Dans une étude publiée récemment dans Nature Astronomy, des astronomes révèlent la découverte d’un groupe d’au moins 70 planètes errantes (c’est-à-dire dépourvues d’étoiles hôtes) dans notre galaxie, en épluchant 20 ans de données issues de différents télescopes.
L’espace est un cimetière d’objets dérivants. Depuis les années 2000, les scientifiques ont ajouté aux satellites abandonnés par les hommes les planètes errantes, ou planètes vagabondes. Elles flottent dans l’espace interstellaire, libres de toute attache gravitationnelle puisqu’elles ne sont liées à aucune étoile.
Ces planètes errantes ont une masse comparable à celles de notre système solaire mais restent des objets cosmiques insaisissables qui intriguent les scientifiques. Une équipe de chercheurs européens vient pourtant de découvrir un groupe d’au moins 70 de ces nomades galactiques, dont certains ont une taille similaire à celle de Jupiter.
Étude de minuscules mouvements, de couleurs et de luminosité
Peu lumineuses parce que loin d’une étoile, ces planètes vagabondes sont difficiles à imager. Aussi, l’équipe a cherché à localiser les plus jeunes d’entre elles. En effet, encore quelques millions d’années après leur naissance, les planètes restent suffisamment chaudes pour briller encore un peu. Ainsi, elles peuvent être détectables par les capteurs sensibles des grands télescopes.
« Nous avons mesuré les minuscules mouvements, les couleurs et les luminosités de dizaines de millions de sources dans une vaste zone du ciel », explique Núria Miret-Roig, astronome au Laboratoire d’Astrophysique de Bordeaux (France) et à l’Université de Vienne (Autriche).
Les chercheurs ont compilé 20 ans de données issues de différents télescopes : le Very Large Telescope (VLT) de l’Observatoire européen austral, le Visible and Infared Survey Telescope for Astronomy (VISTA), le VLT Survey Telescope (VST) et le télescope MPG/ESO de 2,2 mètres situé au Chili.
« La grande majorité de nos données proviennent des observatoires de l’ESO (observatoire européen austral), qui étaient absolument essentiels pour cette étude. Leur large champ de vision et leur sensibilité unique ont été les clés de notre succès », explique Hervé Bouy, astronome au Laboratoire d’Astrophysique de Bordeaux (France) et chef de projet de la nouvelle recherche. « Nous avons utilisé des dizaines de milliers d’images à grand champ provenant des installations de l’ESO, correspondant à des centaines d’heures d’observations et littéralement à des dizaines de téraoctets de données ».
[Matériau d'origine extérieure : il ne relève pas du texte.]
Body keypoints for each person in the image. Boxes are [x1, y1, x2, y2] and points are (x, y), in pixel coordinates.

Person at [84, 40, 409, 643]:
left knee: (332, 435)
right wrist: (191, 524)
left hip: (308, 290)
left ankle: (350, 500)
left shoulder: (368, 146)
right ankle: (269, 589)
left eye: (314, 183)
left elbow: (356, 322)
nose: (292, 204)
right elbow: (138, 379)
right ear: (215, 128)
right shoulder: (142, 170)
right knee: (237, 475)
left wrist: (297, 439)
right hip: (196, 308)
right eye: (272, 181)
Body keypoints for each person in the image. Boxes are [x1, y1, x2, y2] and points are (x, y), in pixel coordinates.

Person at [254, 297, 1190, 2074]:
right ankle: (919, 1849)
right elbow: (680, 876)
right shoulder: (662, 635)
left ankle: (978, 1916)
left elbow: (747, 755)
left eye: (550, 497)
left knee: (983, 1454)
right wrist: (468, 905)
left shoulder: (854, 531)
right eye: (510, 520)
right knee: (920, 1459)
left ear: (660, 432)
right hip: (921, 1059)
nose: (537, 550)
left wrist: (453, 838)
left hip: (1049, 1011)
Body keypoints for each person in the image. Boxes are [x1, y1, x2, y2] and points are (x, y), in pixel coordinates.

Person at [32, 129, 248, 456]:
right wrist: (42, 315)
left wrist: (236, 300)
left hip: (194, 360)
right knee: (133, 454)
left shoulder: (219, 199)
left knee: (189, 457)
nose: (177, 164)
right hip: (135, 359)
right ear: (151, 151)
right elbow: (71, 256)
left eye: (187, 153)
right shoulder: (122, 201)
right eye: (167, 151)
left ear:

L’équipe s’est également servie du satellite Gaia de l’Agence spatiale européenne (ESA). Un succès pour la collaboration de télescopes terrestres et spatiaux afin de mieux comprendre l’Univers.
Potentiellement des « milliards de ces planètes géantes »
Ces travaux suggèrent qu’il pourrait y avoir de nombreuses planètes errantes, sans étoile, qui n’ont pas encore été découvertes. Le professeur Bouy estime qu’il pourrait s’agir de « milliards de planètes géantes qui flottent librement dans la Voie lactée ». Mais cette découverte est aussi une source d’indices pour comprendre la façon dont elles se développent.
Certains chercheurs pensent que les planètes vagabondes peuvent se former après l’effondrement d’un nuage de gaz trop petit pour former une étoile ou encore qu’elles ont été éjectées de leur système solaire et dérivent depuis. On ignore encore quelle hypothèse est la plus probable.
Les chercheurs espèrent que les nouvelles technologies, en particulier le prochain très grand télescope (ELT) de l’ESO, pourront leur permettre d’en savoir plus sur ces corps célestes mystérieux. L’ELT est actuellement en construction dans le désert chilien de l’Atacama et il devrait être opérationnel au cours de la décennie. « L’ELT sera absolument crucial pour recueillir plus d’informations sur la plupart des planètes errantes que nous avons trouvées », conclut Bouy.